Listening to: “Tiger, Tiger” – Bishop Allen

When I was in college, I was covered on my parent’s health insurance plan. After college, I had a full-time gig as an editorial assistant that provided some really crappy health insurance, but it still covered the big emergency stuff. I was laid off from that job in the spring of 2007, and I have been uninsured ever since then. I weened myself off the prescriptions I was taking at the time, and stopped going for annual appointments. If I’m ever in a fix (eye infection, sinusitis, stingray puncture, etc.), I go to urgent care centers and swallow the expense.

Do I want health insurance? Of course. Do I think I’m “invincible”? Of course not. I’m a freelance writer. Sometimes I’m a waitress. Last fall, I got laid off (again) from a “full time” job that didn’t give me benefits. These days, I live paycheck to paycheck, and sometimes without paychecks.

I live in Massachusetts, where supposedly healthcare is universal.

Bullshit.

Last year, I got penalized on my taxes for not having insurance. At my last “full time” gig, I lobbied for insurance and was denied. For the past 6 months, I’ve been playing mail tag with Commonwealth Connector, trying to get on the Commonwealth Care program. I’ve sent them every conceivable proof of my income, and they still want more.

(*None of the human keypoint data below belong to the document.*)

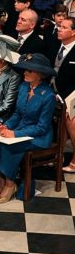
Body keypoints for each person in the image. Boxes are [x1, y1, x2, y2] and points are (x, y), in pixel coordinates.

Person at [0, 53, 56, 203]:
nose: (25, 73)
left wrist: (15, 134)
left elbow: (42, 127)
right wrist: (6, 126)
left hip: (39, 137)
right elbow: (17, 114)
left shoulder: (48, 96)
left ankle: (10, 184)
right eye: (25, 70)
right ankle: (2, 180)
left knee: (9, 148)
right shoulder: (23, 86)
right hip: (20, 129)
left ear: (40, 74)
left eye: (30, 71)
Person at [50, 17, 75, 173]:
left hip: (72, 92)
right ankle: (54, 155)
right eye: (59, 26)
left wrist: (65, 96)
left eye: (64, 27)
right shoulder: (55, 45)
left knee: (70, 120)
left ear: (73, 32)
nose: (59, 29)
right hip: (54, 89)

I don’t know how many other ways to tell them that as a freelancer, I don’t get W-2s. A few weeks ago, they tried to close my claim because they said I hadn’t provided the proper documentation.

Universal healthcare? Bull. Shit.

Why am I on this rant right now? Because I stumbled upon this article in the New York Times, which pissed me off almost as much as this article that ran in the Phoenix awhile back. From the Times article:

In the parlance of the health care industry, Ms. Boyd, whose case remains unresolved, is among the “young invincibles” — people in their 20s who shun insurance either because their age makes them feel invulnerable or because expensive policies are out of reach. Young adults are the nation’s largest group of uninsured — there were 13.2 million of them nationally in 2007, or 29 percent, according to the latest figures from the Commonwealth Fund, a nonprofit research group in New York.

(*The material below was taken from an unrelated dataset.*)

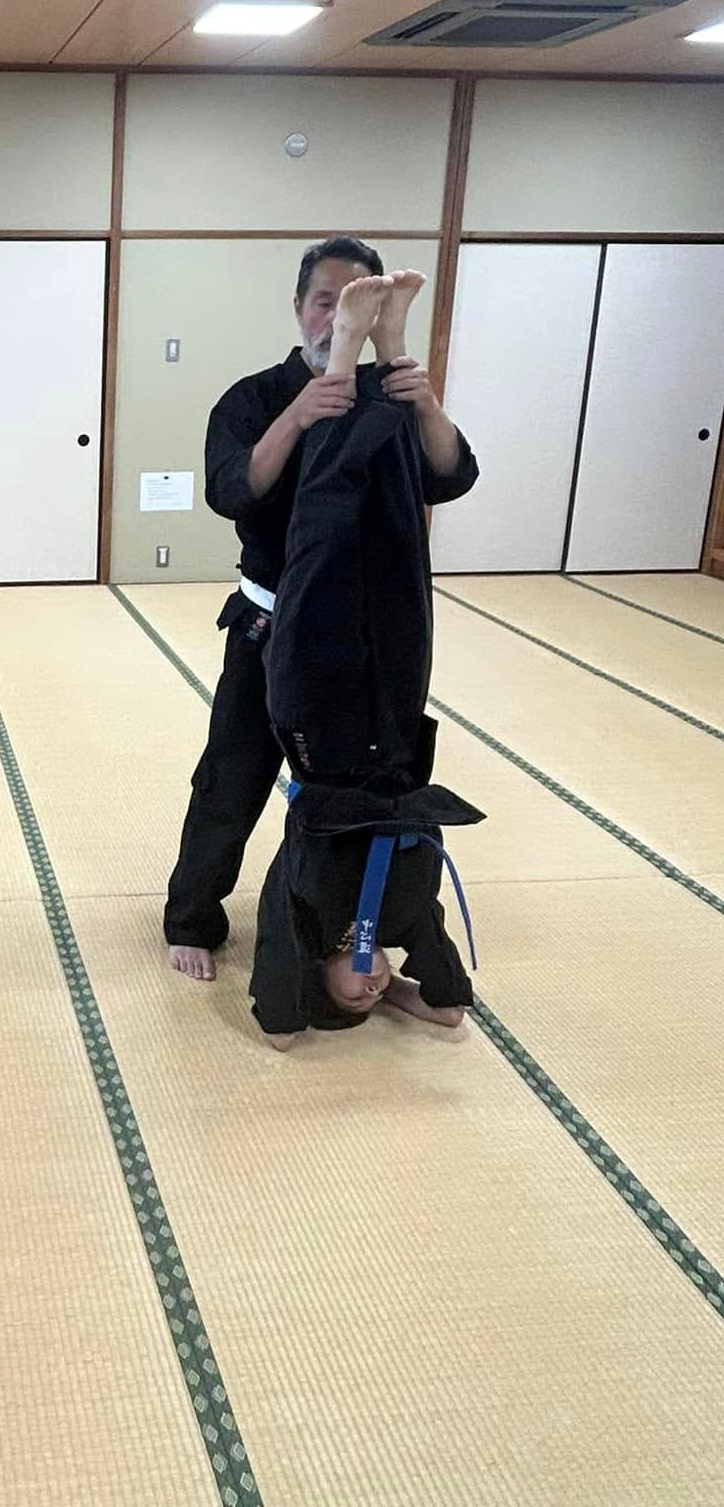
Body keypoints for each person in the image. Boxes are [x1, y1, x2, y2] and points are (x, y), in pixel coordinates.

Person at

Yeah, that’s right. I feel invincible. I am as like unto a superhero, behold my Goddesslike Healing Powers. Look At These Guns. Behold My Shining Mental Stability. *Glistens in the sun*

I’m glad that this shit is getting covered in the media, I am. But these people who are covering it? They have no clue what the fuck they’re talking about. They haven’t tried to go through the system, and been stopped at every turn. They haven’t gone 3 years without a checkup or a pap smear. They haven’t turned down an X-ray because they couldn’t afford it, tried to give it a go sans antibiotics, hoped that maybe the weird tooth thing would just go away on its own. And at the end of it all, they haven’t been penalized for it.

So for them to talk about us pack of the young and self-employed like we’re a bunch of irresponsible, crazy daredevil kids flipping the bird at The System… well, it’s pretty goddamned infuriating. Is all I’m saying.

I’ll just end by saying–what kind of insane country, that has the gall to call itself First World, doesn’t provide its citizens with healthcare? It’s so mind-boggingly fucked. This first-person piece in the Guardian, from a British journalist who finds himself entangled in the American health system, is much fairer than the anthropologically snippety ones from the Times and the Phoenix:

Fifteen percent of Americans – including eight million children – have no insurance.

Diagnosed with diabetes, as Sam was, they would have been treated at Washington Children’s Hospital – it insists proudly that it turns no-one away – but probably only after collapsing, because uninsured people tend not to go to the doctor to investigate symptoms.

And the parents would now be facing the kind of added burden that I find almost unimaginably awful: a sick child and a dependence on charity. Gifts from churches and drug companies, or a life of increasingly threatening letters, ending in bankruptcy.